Technical Implementation: Step-by-Step Guide
Creating a third-generation language model involves several essential steps:
-
Select the Base Model: Using Amazon Nova family models, specifically the Nova Lite model, which is inclined to produce concise outputs without being verbose.
-
Post-Training Instruction: Post-training fine-tune the model to ensure compliance with a core principle: if a question cannot be answered directly from the document, simply respond with "Unknown."
-
High-Quality Training Data: Generating synthetic, non-generative Q&A scenarios that provide variety and complexity to effectively train the model.
-
Fine-Tuning: Employ Low-Rank Adaptation (LoRA) for post-training that preserves the foundation model's comprehension while preventing overfitting through methods like regularization and diverse synthetic data generation.
-
Manual Oversight: Ensure validation through checkpoints based on tracking validation metrics to determine optimal stopping points during training.
-
Empirical Testing: Quantitative evaluations reveal effective performance, including a hallucination rate of 0.03%.
Lessons Learned and Insights
-
Data Engineering is Key: High-quality, intelligently designed training data is essential to prevent overfitting and hallucinations.
-
Capability vs. Control: For enterprise applications, balancing expansive model capabilities with controlled outputs is crucial for reliability.
-
Iterative Development: Continuous validation and flexibility in the development process enable effective refinement of models.
Conclusion: The Future of Trustworthy AI in Finance
The methodologies outlined in this narrative present a practical framework for building deterministic, non-hallucinating LLMs tailored for critical enterprise roles. By leveraging non-generative fine-tuning on foundation models like Amazon Nova via SageMaker Training Jobs, organizations can create AI systems adhering to stringent standards of accuracy, auditability, and reliability.
This approach establishes a transferable blueprint for any regulated industry—be it legal, healthcare, or insurance—where AI-driven insights must be accurate and traceable. Moving forward, the goal is to scale this methodology across diverse use cases while exploring model distillation techniques for creating optimized worker models.
By prioritizing engineered trust over unfettered generation, we’re paving the way for responsible and impactful AI adoption in our most essential sectors.
About the Authors
Paul Burchard: Founder and Partner of Artificial Genius, Paul has an extensive background in finance and AI innovation, specializing in data privacy and artificial intelligence systems.
Igor Halperin: Vice President in the GenAI group at Fidelity Investments, Igor is noted for his expertise in financial machine learning and has significant academic contributions in finance.

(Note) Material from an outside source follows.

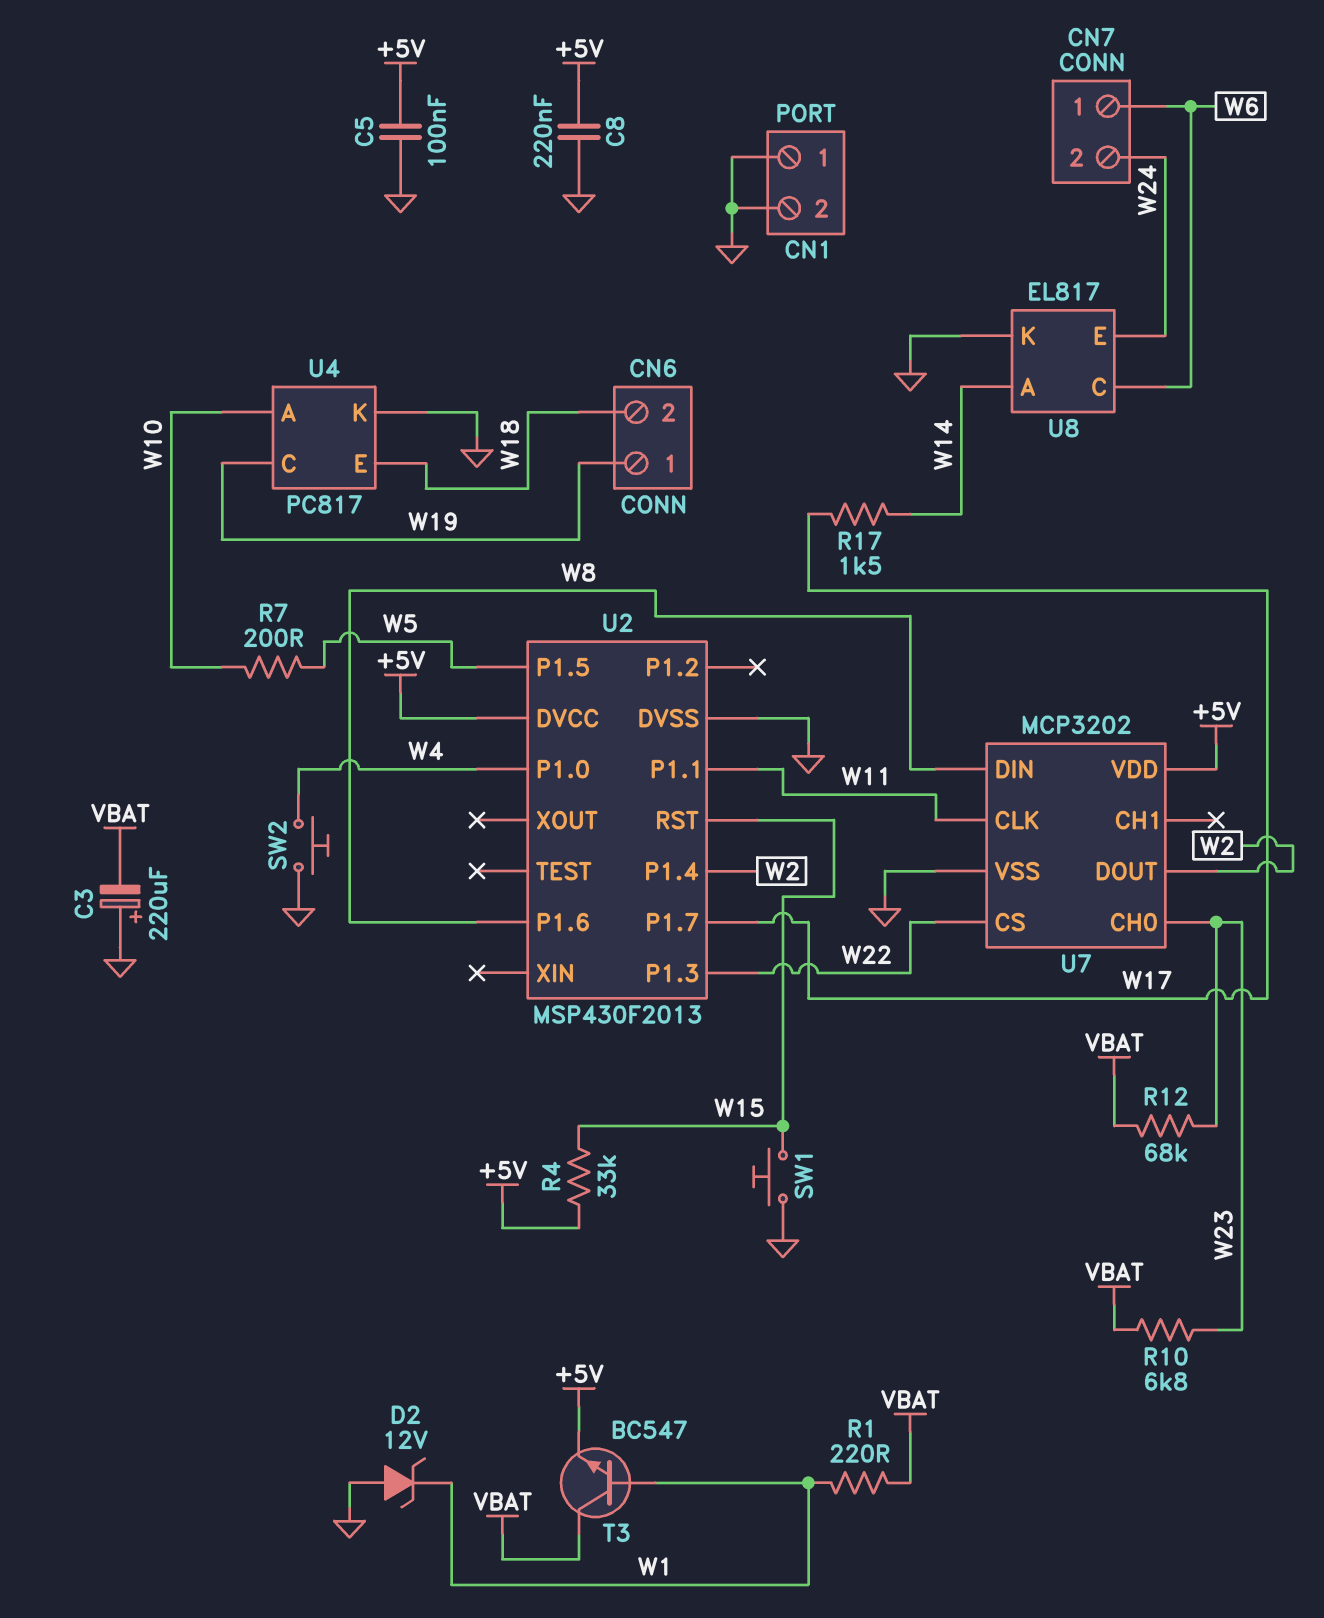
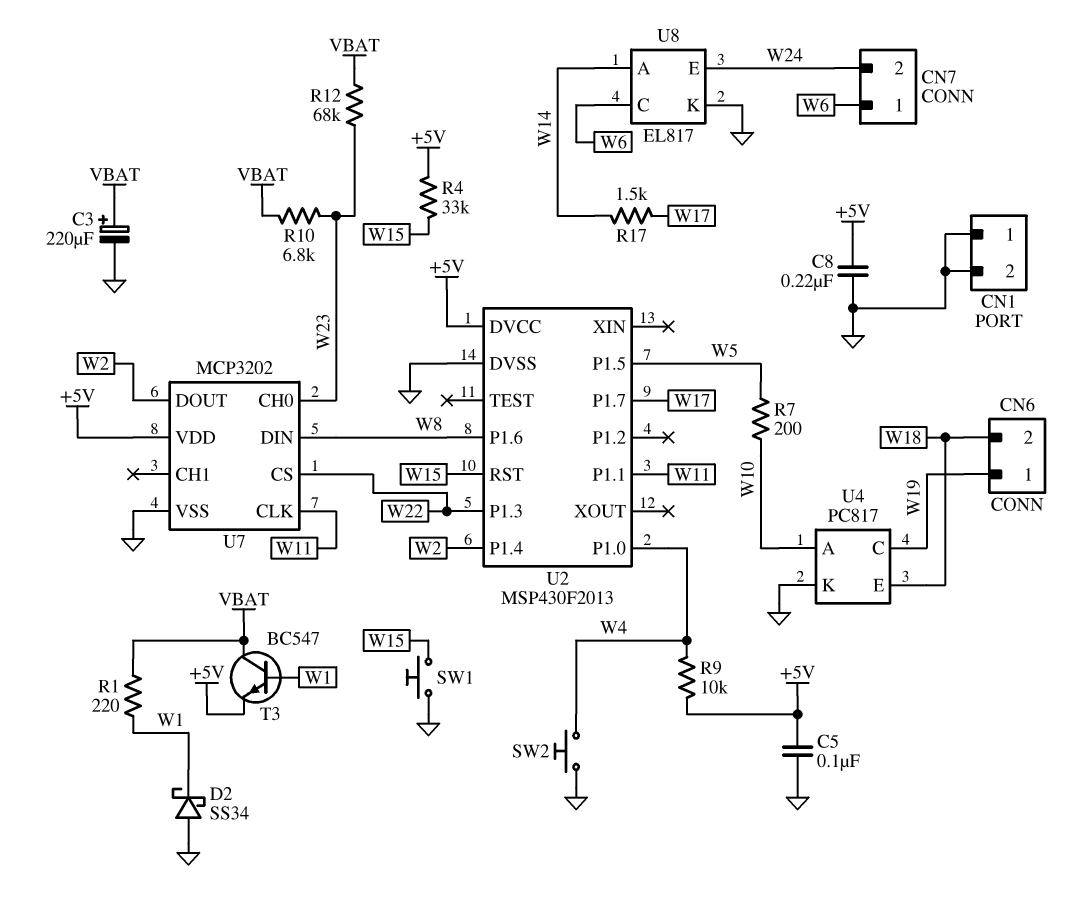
C3: 220uF (plus GND, minus VBAT) -> 220uF (plus VBAT, minus GND)
D2: zener 12V (A GND, K W1) -> schottky SS34 (A GND, K W1)
R9: none -> 10k (+5V, W4)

Contributions from industry experts and specialists have guided the development of these methodologies. As we advance, we remain committed to fostering responsible AI integration in every critical sector.
This blog post tackles the paradox of using language models in regulated industries, highlighting innovative solutions while providing technical insights and actionable steps for implementation.